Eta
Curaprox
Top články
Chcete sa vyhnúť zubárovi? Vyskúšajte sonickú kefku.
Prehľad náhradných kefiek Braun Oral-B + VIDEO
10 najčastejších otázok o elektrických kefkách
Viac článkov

...

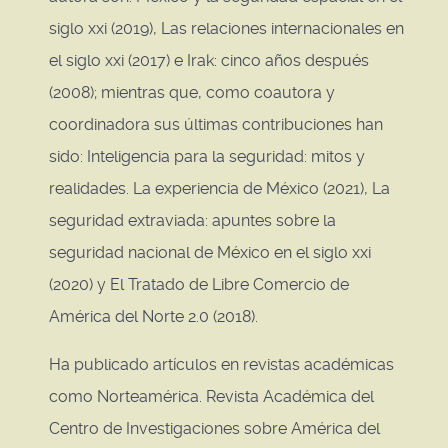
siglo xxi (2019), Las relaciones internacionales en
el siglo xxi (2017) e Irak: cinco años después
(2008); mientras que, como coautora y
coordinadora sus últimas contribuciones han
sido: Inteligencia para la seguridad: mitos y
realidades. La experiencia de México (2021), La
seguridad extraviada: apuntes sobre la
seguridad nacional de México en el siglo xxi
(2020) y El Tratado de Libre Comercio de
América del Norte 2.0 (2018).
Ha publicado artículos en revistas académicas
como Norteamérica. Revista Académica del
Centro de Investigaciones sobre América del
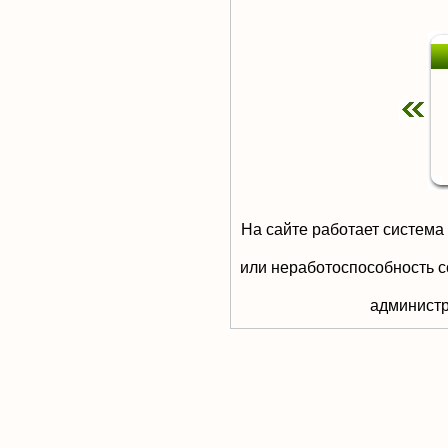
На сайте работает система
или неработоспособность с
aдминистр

**Exercise details:**
Find each line in the records above that contains "siglo", and copy it.

**Answer to this problem:**
siglo xxi (2019), Las relaciones internacionales en
el siglo xxi (2017) e Irak: cinco años después
seguridad nacional de México en el siglo xxi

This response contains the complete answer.